**Your instructions**: Your job is to set down the stretch of entries that opens with the line containing "bertahan, stabilisasi harga" and closes with the line containing "Dalam kondisi pasar". Keep both end lines, copy each exactly, and add nothing.

[Extracted data entries]
┌────────

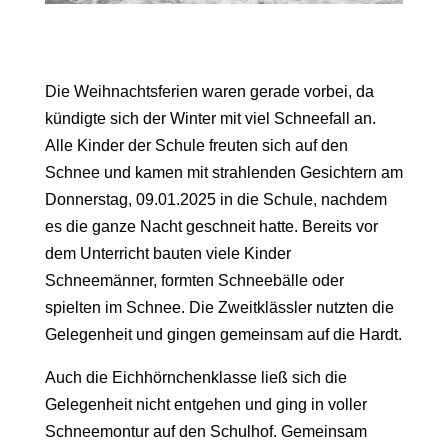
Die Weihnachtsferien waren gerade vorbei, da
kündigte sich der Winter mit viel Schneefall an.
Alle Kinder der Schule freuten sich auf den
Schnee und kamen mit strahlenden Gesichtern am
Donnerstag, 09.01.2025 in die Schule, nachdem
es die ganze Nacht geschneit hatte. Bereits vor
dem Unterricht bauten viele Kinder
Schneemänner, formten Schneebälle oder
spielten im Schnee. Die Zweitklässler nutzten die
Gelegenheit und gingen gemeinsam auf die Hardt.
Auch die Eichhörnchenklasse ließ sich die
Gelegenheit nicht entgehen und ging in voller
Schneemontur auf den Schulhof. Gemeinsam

└────────
┌────────

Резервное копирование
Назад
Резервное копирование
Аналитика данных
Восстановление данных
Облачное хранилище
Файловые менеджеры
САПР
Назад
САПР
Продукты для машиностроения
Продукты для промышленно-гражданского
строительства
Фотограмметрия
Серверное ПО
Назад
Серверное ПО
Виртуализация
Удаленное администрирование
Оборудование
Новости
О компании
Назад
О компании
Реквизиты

└────────
┌────────

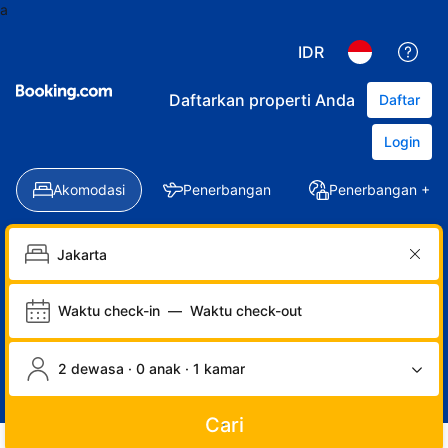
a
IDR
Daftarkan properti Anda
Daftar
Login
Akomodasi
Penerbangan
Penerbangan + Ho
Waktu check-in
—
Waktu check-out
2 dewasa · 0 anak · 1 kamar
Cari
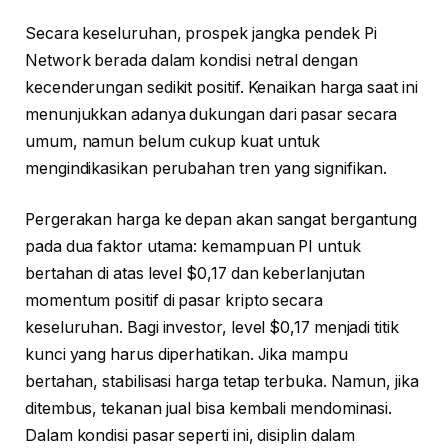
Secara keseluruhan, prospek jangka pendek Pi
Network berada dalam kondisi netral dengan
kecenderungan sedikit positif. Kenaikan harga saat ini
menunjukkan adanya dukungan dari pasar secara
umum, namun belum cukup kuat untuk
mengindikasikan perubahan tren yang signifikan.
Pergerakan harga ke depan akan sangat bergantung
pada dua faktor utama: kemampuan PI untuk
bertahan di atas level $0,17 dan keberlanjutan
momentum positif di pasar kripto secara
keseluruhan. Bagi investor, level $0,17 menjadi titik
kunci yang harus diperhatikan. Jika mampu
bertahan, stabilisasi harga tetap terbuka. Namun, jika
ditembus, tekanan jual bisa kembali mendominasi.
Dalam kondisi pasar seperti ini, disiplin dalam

└────────

**Response to the exercise**:
bertahan, stabilisasi harga tetap terbuka. Namun, jika
ditembus, tekanan jual bisa kembali mendominasi.
Dalam kondisi pasar seperti ini, disiplin dalam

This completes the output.